CASE STUDY

Anatomy of A Waterborne Disease Outbreak.

In 1993, residents of the area in and around Milwaukee, Wisconsin were the unlucky victims of the world's worst outbreak of cryptosporidiosis. In late March of that year, residents began to notice that their water seemed cloudy and had an off taste and a noticeable odor. By early April, the local media reported increasing numbers of cases of diarrhea in the city, and the pharmacies had sold out of antidiarrheal medicines. Stool specimens of the people who had gotten sick showed the protozoan Cryptosporidium, a common cause of diarrhea in calves. Health officials found high levels of the organism in one of the city's two water-treatment plants and issued an advisory notice to boil all water.

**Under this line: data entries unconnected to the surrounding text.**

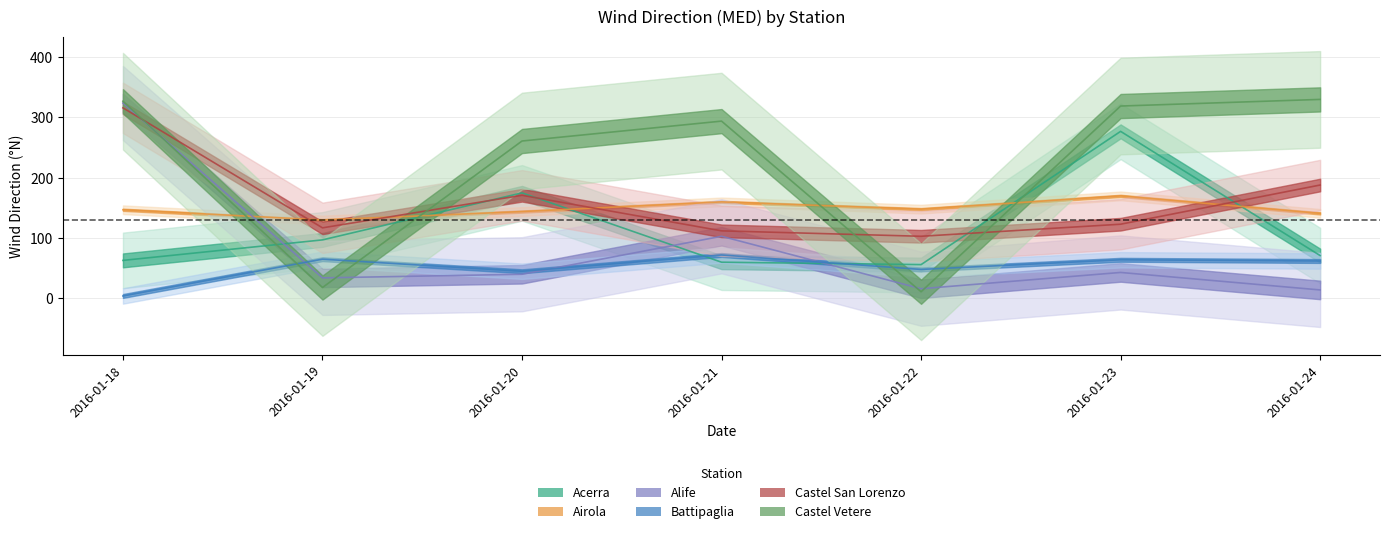

In Alife, how many points are higher than both neighbors (excluding endpoints)?

2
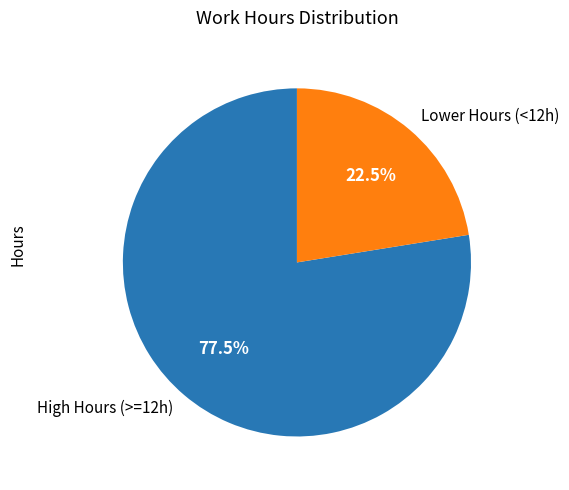

Combined, what portion of the pie is High Hours (>=12h) and Lower Hours (<12h)?

100.0%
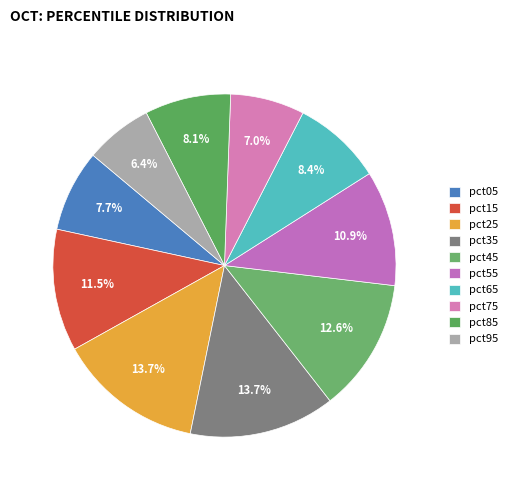

To the nearest percent, what portion does pct55 represent?

11%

Over 400,000 people became ill in the five-country Milwaukee area, more than 4000 were hospitalized for the disease, and 54 died. Officials suspect that runoff from dairy farms into the Milwaukee river was responsible for the high levels of Cryptosporidium in the city's water supply. The water-treatment plant was using a new type of coagulant, which should have removed most of the organisms, but lack of familiarity with the coagulant may have led to its misuse. The tiny protozoans and their cysts could have slipped through the filtration system and, because they are resistant to chlorine, made their way to the city's water taps. Because public water- treatment plants are not required to test for protozoans such as Cryptosporidium, their presence in the water supply went unnoticed.